Apple offers charger trade-in
Updated: 2013-08-08 06:38
By Yu Wei in San Francisco (China Daily)
Starting Friday, Apple device users in China who have concerns about their USB power adapters can drop them off at any Apple retail store or authorized service provider and get an official Apple USB adapter for $10, about half the usual price.
The special pricing is limited to one adapter for each iPhone, iPad or iPod.
Apple announced the USB Power Adapter Takeback Program on Monday. The program will kick off in the United States on Aug 16 and run until Oct 18.
Apple did not give any reason for the program, other than saying on its website that "recent reports have suggested that some counterfeit and third-party adapters may not be designed properly and could result in safety issues".
The statement added: "While not all third-party adapters have an issue, we are announcing a USB Power Adapter Takeback Program to enable customers to acquire properly designed adapters."
Some believe the program is a response to two recent incidents of electrocution in China.
One case involved a 23-year-old flight attendant in Xinjiang, who was fatally electrocuted after picking up her iPhone 4 to answer a call while it was plugged in to an electrical outlet.
The other case was that of a 30-year-old man, who is still hospitalized.
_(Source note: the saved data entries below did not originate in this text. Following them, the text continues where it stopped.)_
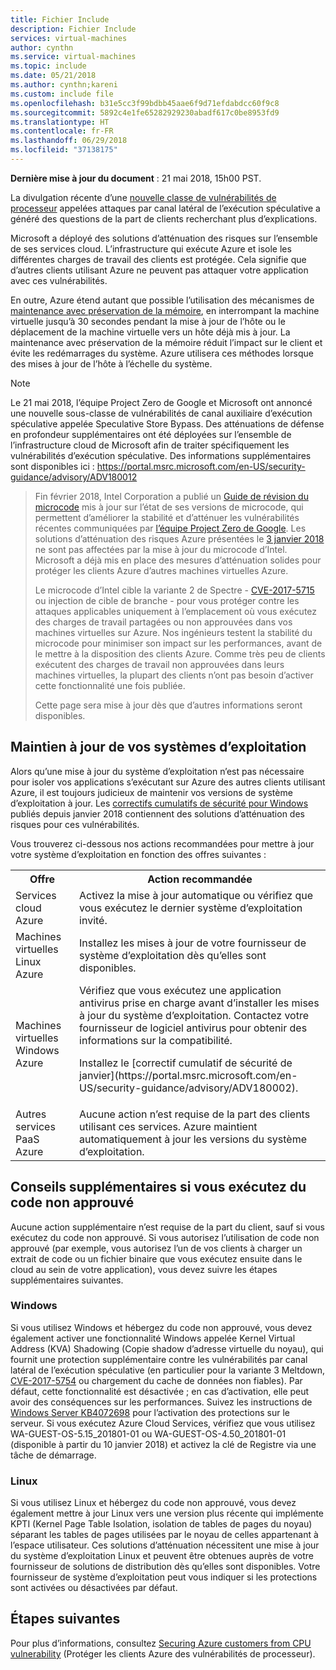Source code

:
 ```yaml
---
title: Fichier Include
description: Fichier Include
services: virtual-machines
author: cynthn
ms.service: virtual-machines
ms.topic: include
ms.date: 05/21/2018
ms.author: cynthn;kareni
ms.custom: include file
ms.openlocfilehash: b31e5cc3f99bdbb45aae6f9d71efdabdcc60f9c8
ms.sourcegitcommit: 5892c4e1fe65282929230abadf617c0be8953fd9
ms.translationtype: HT
ms.contentlocale: fr-FR
ms.lasthandoff: 06/29/2018
ms.locfileid: "37138175"
---
```

**Dernière mise à jour du document** : 21 mai 2018, 15h00 PST.

La divulgation récente d’une [nouvelle classe de vulnérabilités de processeur](https://portal.msrc.microsoft.com/en-US/security-guidance/advisory/ADV180002) appelées attaques par canal latéral de l’exécution spéculative a généré des questions de la part de clients recherchant plus d’explications.  

Microsoft a déployé des solutions d’atténuation des risques sur l’ensemble de ses services cloud. L’infrastructure qui exécute Azure et isole les différentes charges de travail des clients est protégée.  Cela signifie que d’autres clients utilisant Azure ne peuvent pas attaquer votre application avec ces vulnérabilités.

En outre, Azure étend autant que possible l’utilisation des mécanismes de [maintenance avec préservation de la mémoire](https://docs.microsoft.com/azure/virtual-machines/windows/maintenance-and-updates#memory-preserving-maintenance), en interrompant la machine virtuelle jusqu’à 30 secondes pendant la mise à jour de l’hôte ou le déplacement de la machine virtuelle vers un hôte déjà mis à jour.  La maintenance avec préservation de la mémoire réduit l’impact sur le client et évite les redémarrages du système.  Azure utilisera ces méthodes lorsque des mises à jour de l’hôte à l’échelle du système.

> [!NOTE] 
Le 21 mai 2018, l’équipe Project Zero de Google et Microsoft ont annoncé une nouvelle sous-classe de vulnérabilités de canal auxiliaire d’exécution spéculative appelée Speculative Store Bypass. Des atténuations de défense en profondeur supplémentaires ont été déployées sur l’ensemble de l’infrastructure cloud de Microsoft afin de traiter spécifiquement les vulnérabilités d’exécution spéculative. Des informations supplémentaires sont disponibles ici : https://portal.msrc.microsoft.com/en-US/security-guidance/advisory/ADV180012 
>
> Fin février 2018, Intel Corporation a publié un [Guide de révision du microcode](https://newsroom.intel.com/wp-content/uploads/sites/11/2018/03/microcode-update-guidance.pdf) mis à jour sur l’état de ses versions de microcode, qui permettent d’améliorer la stabilité et d’atténuer les vulnérabilités récentes communiquées par [l’équipe Project Zero de Google](https://googleprojectzero.blogspot.com/2018/01/reading-privileged-memory-with-side.html). Les solutions d’atténuation des risques Azure présentées le [3 janvier 2018](https://azure.microsoft.com/blog/securing-azure-customers-from-cpu-vulnerability/) ne sont pas affectées par la mise à jour du microcode d’Intel. Microsoft a déjà mis en place des mesures d’atténuation solides pour protéger les clients Azure d’autres machines virtuelles Azure.  
>
> Le microcode d’Intel cible la variante 2 de Spectre - [CVE-2017-5715](https://cve.mitre.org/cgi-bin/cvename.cgi?name=CVE-2017-5715) ou injection de cible de branche - pour vous protéger contre les attaques applicables uniquement à l’emplacement où vous exécutez des charges de travail partagées ou non approuvées dans vos machines virtuelles sur Azure. Nos ingénieurs testent la stabilité du microcode pour minimiser son impact sur les performances, avant de le mettre à la disposition des clients Azure.  Comme très peu de clients exécutent des charges de travail non approuvées dans leurs machines virtuelles, la plupart des clients n’ont pas besoin d’activer cette fonctionnalité une fois publiée. 
>
> Cette page sera mise à jour dès que d’autres informations seront disponibles.  






## <a name="keeping-your-operating-systems-up-to-date"></a>Maintien à jour de vos systèmes d’exploitation

Alors qu’une mise à jour du système d’exploitation n’est pas nécessaire pour isoler vos applications s’exécutant sur Azure des autres clients utilisant Azure, il est toujours judicieux de maintenir vos versions de système d’exploitation à jour. Les [correctifs cumulatifs de sécurité pour Windows](https://portal.msrc.microsoft.com/en-US/security-guidance/advisory/ADV180002) publiés depuis janvier 2018 contiennent des solutions d’atténuation des risques pour ces vulnérabilités.

Vous trouverez ci-dessous nos actions recommandées pour mettre à jour votre système d’exploitation en fonction des offres suivantes : 

<table>
<tr>
<th>Offre</th> <th>Action recommandée </th>
</tr>
<tr>
<td>Services cloud Azure </td>  <td>Activez la mise à jour automatique ou vérifiez que vous exécutez le dernier système d’exploitation invité.</td>
</tr>
<tr>
<td>Machines virtuelles Linux Azure</td> <td>Installez les mises à jour de votre fournisseur de système d’exploitation dès qu’elles sont disponibles. </td>
</tr>
<tr>
<td>Machines virtuelles Windows Azure </td> <td>Vérifiez que vous exécutez une application antivirus prise en charge avant d’installer les mises à jour du système d’exploitation. Contactez votre fournisseur de logiciel antivirus pour obtenir des informations sur la compatibilité.<p> Installez le [correctif cumulatif de sécurité de janvier](https://portal.msrc.microsoft.com/en-US/security-guidance/advisory/ADV180002). </p></td>
</tr>
<tr>
<td>Autres services PaaS Azure</td> <td>Aucune action n’est requise de la part des clients utilisant ces services. Azure maintient automatiquement à jour les versions du système d’exploitation. </td>
</tr>
</table>

## <a name="additional-guidance-if-you-are-running-untrusted-code"></a>Conseils supplémentaires si vous exécutez du code non approuvé 

Aucune action supplémentaire n’est requise de la part du client, sauf si vous exécutez du code non approuvé. Si vous autorisez l’utilisation de code non approuvé (par exemple, vous autorisez l’un de vos clients à charger un extrait de code ou un fichier binaire que vous exécutez ensuite dans le cloud au sein de votre application), vous devez suivre les étapes supplémentaires suivantes.  


### <a name="windows"></a>Windows 
Si vous utilisez Windows et hébergez du code non approuvé, vous devez également activer une fonctionnalité Windows appelée Kernel Virtual Address (KVA) Shadowing (Copie shadow d’adresse virtuelle du noyau), qui fournit une protection supplémentaire contre les vulnérabilités par canal latéral de l’exécution spéculative (en particulier pour la variante 3 Meltdown, [CVE-2017-5754](https://www.cve.mitre.org/cgi-bin/cvename.cgi?name=2017-5754) ou chargement du cache de données non fiables). Par défaut, cette fonctionnalité est désactivée ; en cas d’activation, elle peut avoir des conséquences sur les performances. Suivez les instructions de [Windows Server KB4072698](https://support.microsoft.com/help/4072698/windows-server-guidance-to-protect-against-the-speculative-execution) pour l’activation des protections sur le serveur. Si vous exécutez Azure Cloud Services, vérifiez que vous utilisez WA-GUEST-OS-5.15_201801-01 ou WA-GUEST-OS-4.50_201801-01 (disponible à partir du 10 janvier 2018) et activez la clé de Registre via une tâche de démarrage.


### <a name="linux"></a>Linux
Si vous utilisez Linux et hébergez du code non approuvé, vous devez également mettre à jour Linux vers une version plus récente qui implémente KPTI (Kernel Page Table Isolation, isolation de tables de pages du noyau) séparant les tables de pages utilisées par le noyau de celles appartenant à l’espace utilisateur. Ces solutions d’atténuation nécessitent une mise à jour du système d’exploitation Linux et peuvent être obtenues auprès de votre fournisseur de solutions de distribution dès qu’elles sont disponibles. Votre fournisseur de système d’exploitation peut vous indiquer si les protections sont activées ou désactivées par défaut.



## <a name="next-steps"></a>Étapes suivantes

Pour plus d’informations, consultez [Securing Azure customers from CPU vulnerability](https://azure.microsoft.com/blog/securing-azure-customers-from-cpu-vulnerability/) (Protéger les clients Azure des vulnérabilités de processeur).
He received a shock from his iPhone 4 while it was charging.
After these incidents, Apple posted guidelines on its Chinese website recommending that customers use only authentic Apple USB adapters.
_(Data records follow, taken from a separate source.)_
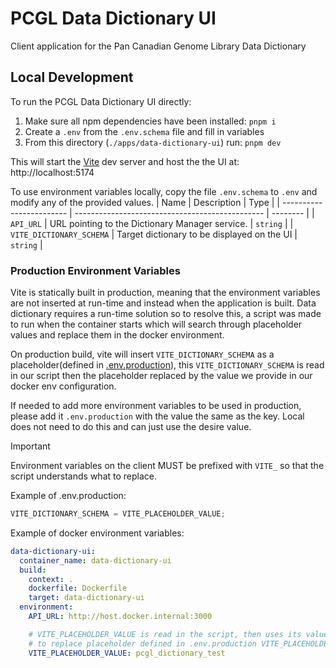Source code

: # PCGL Data Dictionary UI

Client application for the Pan Canadian Genome Library Data Dictionary

## Local Development

To run the PCGL Data Dictionary UI directly:

1. Make sure all npm dependencies have been installed: `pnpm i`
2. Create a `.env` from the `.env.schema` file and fill in variables
3. From this directory (`./apps/data-dictionary-ui`) run: `pnpm dev`

This will start the [Vite](https://vitejs.dev/) dev server and host the the UI at: http://localhost:5174

To use environment variables locally, copy the file `.env.schema` to `.env` and modify any of the provided values.
| Name | Description | Type |
| ------------------------ | ----------------------------------------------- | -------- |
| `API_URL` | URL pointing to the Dictionary Manager service. | `string` |
| `VITE_DICTIONARY_SCHEMA` | Target dictionary to be displayed on the UI | `string` |

### Production Environment Variables

Vite is statically built in production, meaning that the environment variables are not inserted at run-time and instead when the application is built. Data dictionary requires a run-time solution so to resolve this, a script was made to run when the container starts which will search through placeholder values and replace them in the docker environment.

On production build, vite will insert `VITE_DICTIONARY_SCHEMA` as a placeholder(defined in [.env.production](https://vite.dev/guide/env-and-mode.html#env-files)), this `VITE_DICTIONARY_SCHEMA` is read in our script then the placeholder replaced by the value we provide in our docker env configuration.

If needed to add more environment variables to be used in production, please add it `.env.production` with the value the same as the key. Local does not need to do this and can just use the desire value.

> [!IMPORTANT]  
> Environment variables on the client MUST be prefixed with `VITE_` so that the script understands what to replace.

Example of .env.production:

```js
VITE_DICTIONARY_SCHEMA = VITE_PLACEHOLDER_VALUE;
```

Example of docker environment variables:

```yml
data-dictionary-ui:
  container_name: data-dictionary-ui
  build:
    context: .
    dockerfile: Dockerfile
    target: data-dictionary-ui
  environment:
    API_URL: http://host.docker.internal:3000

    # VITE_PLACEHOLDER_VALUE is read in the script, then uses its value pcgl_dictionary_test
    # to replace placeholder defined in .env.production VITE_PLACEHOLDER_VALUE in our built app
    VITE_PLACEHOLDER_VALUE: pcgl_dictionary_test
```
The exact circumstances surrounding the flight attendant's death remain unclear, but the measures Apple has announced indicate that the California-based technology giant has grown increasingly careful about how it approaches China, its second-largest market.
"Apple's China-specific measures help to unlock its potential there," said Greg Linden, a business innovation researcher at the University of California at Berkeley.
In its most recent fiscal quarter, Apple reported a 1 percent year-on-year expansion in global sales even as sales in China fell 14 percent to $4.6 billion.
The decline was attributed to lower inventories and falling demand for iPhones.
Last week, Apple Chief Executive Officer Tim Cook made his third trip to China in 18 months. Although details about his visit are sketchy, analysts speculate that Cook met the head of China Mobile Ltd to discuss a potential deal, as well as partners to discuss Apple's shrinking sales in China.
One move Apple is rumored to be planning is the release of cheaper iPhones in the coming months to attract more customers in markets such as China.
"A lower price does not necessarily mean a lower profit margin, so long as you make the right choices in the technologies, materials and supply chain," said Andy Tsay of the Leavey School of Business at Santa Clara University. "And lower profit margins don't mean lower total profits. You can still come out ahead if you end up selling a lot more of the less expensive item.
"The large untapped populations in the emerging markets offer this possibility," Tsay said.
The trick for Apple will be to do this without undermining its brand image, he added.